La désignation en qualité de mère dans l’acte de naissance d’un enfant naturel abandonné suffit à établir la filiation maternelle, a décidé la Cour de cassation dans un arrêt du 15 décembre.
Dans cette affaire, un enfant né en 1933 a été abandonné et admis en qualité de pupille de l’Etat cette même année. Son acte de naissance portait mention du nom de sa mère. Celle-ci avait par ailleurs eu un autre enfant en 1927. Après le décès de sa mère, l’enfant abandonné a assigné son demi-frère en partage de la succession en 2002. Cette demande a été rejetée par la justice. La cour d’appel d’Aix-en-Provence a en effet jugé que le lien de filiation avec la mère n’avait jamais été légalement établi, ni à la naissance, ni dans les 30 ans qui ont suivi sa majorité. Pour fonder cette décision, elle s’est appuyée sur l’article 337 du code civil, dans sa version applicable avant la réforme de la filiation par l’ordonnance du 4 juillet 2005 qui a supprimé la distinction entre les notions de filiation légitime et naturelle (1). Cet article prévoyait que, pour les enfants naturels, l’acte de naissance portant indication de la mère vaut reconnaissance à condition d’être corroboré par la possession d’état (2).

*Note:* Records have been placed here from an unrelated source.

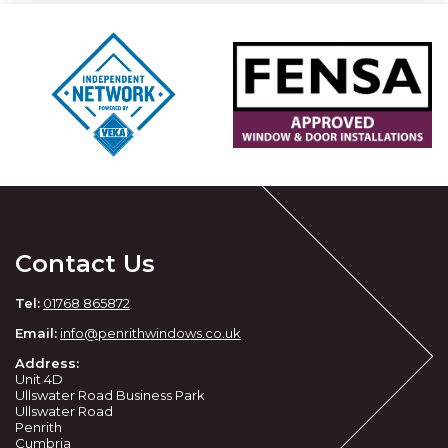
Contact Us
Tel:
01768 865872
Email:
info@penrithwindows.co.uk
Address:
Unit 4D
Ullswater Road Business Park
Ullswater Road
Penrith
Cumbria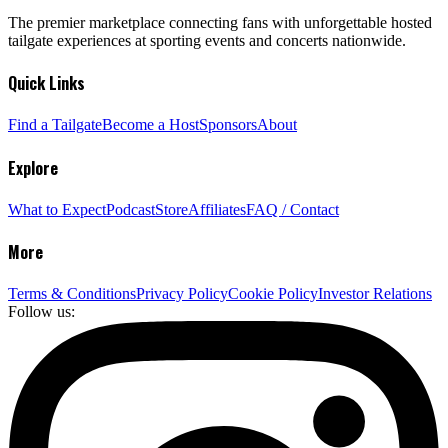
The premier marketplace connecting fans with unforgettable hosted
tailgate experiences at sporting events and concerts nationwide.
Quick Links
Find a Tailgate
Become a Host
Sponsors
About
Explore
What to Expect
Podcast
Store
Affiliates
FAQ / Contact
More
Terms & Conditions
Privacy Policy
Cookie Policy
Investor Relations
Follow us: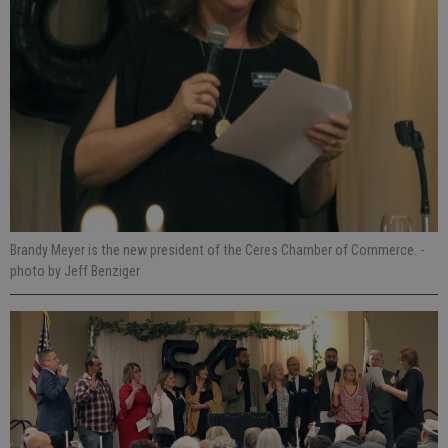
Brandy Meyer is the new president of the Ceres Chamber of Commerce.
-
photo by Jeff Benziger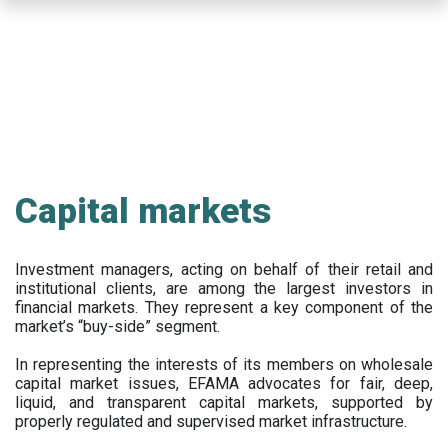
Skip
to
main
content
Capital markets
Investment managers, acting on behalf of their retail and
institutional clients, are among the largest investors in
financial markets. They represent a key component of the
market’s “buy-side” segment.
In representing the interests of its members on wholesale
capital market issues, EFAMA advocates for fair, deep,
liquid, and transparent capital markets, supported by
properly regulated and supervised market infrastructure.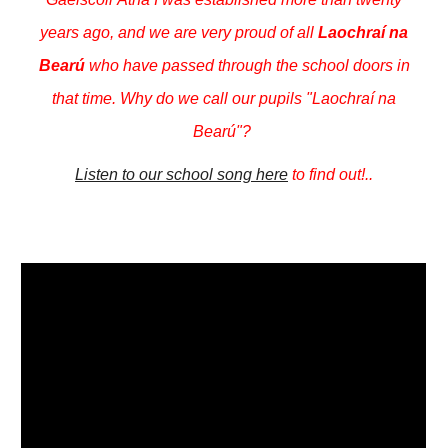
years ago, and we are very proud of all
Laochraí na
Bearú
who have passed through the school doors in
that time. Why do we call our pupils "Laochraí na
Bearú"?
Listen to our school song here
to find out!..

La Cour de cassation casse l’arrêt des magistrats aixois en invoquant les articles 8 et 14 de la Convention européenne de sauvegarde des droits de l’Homme et des libertés fondamentales qui garantissent respectivement le droit au respect de la vie privée et familiale et l’interdiction des discriminations à raison de la naissance. En appliquant l’article 337 du code civil qui aboutit à créer une discrimination indue sur le fondement de la naissance, la cour d’appel a violé les articles 8 et 14 de la convention, estime la Haute Juridiction. Par conséquent, en application de la réglementation européenne, la désignation de la qualité de mère dans l’acte de naissance du fils abandonné suffit à établir la filiation maternelle.
(1) Entrée en vigueur le 1er juillet 2006, l’ordonnance réformant la filiation a acquis une valeur législative après l’adoption par le Parlement d’une loi de ratification du 16 janvier 2009 – Voir ASH n° 15 du 8-07-05, p. 16 et n° 2592 du 16-01-09, p. 12.
(2) La possession d’état est un mode d’établissement de la filiation qui vise les cas où la reconnaissance d’un enfant ne peut pas être faite. Elle s’établit par une réunion suffisante de faits qui révèlent le lien de filiation et de parenté entre une personne et la famille à laquelle elle est dite appartenir.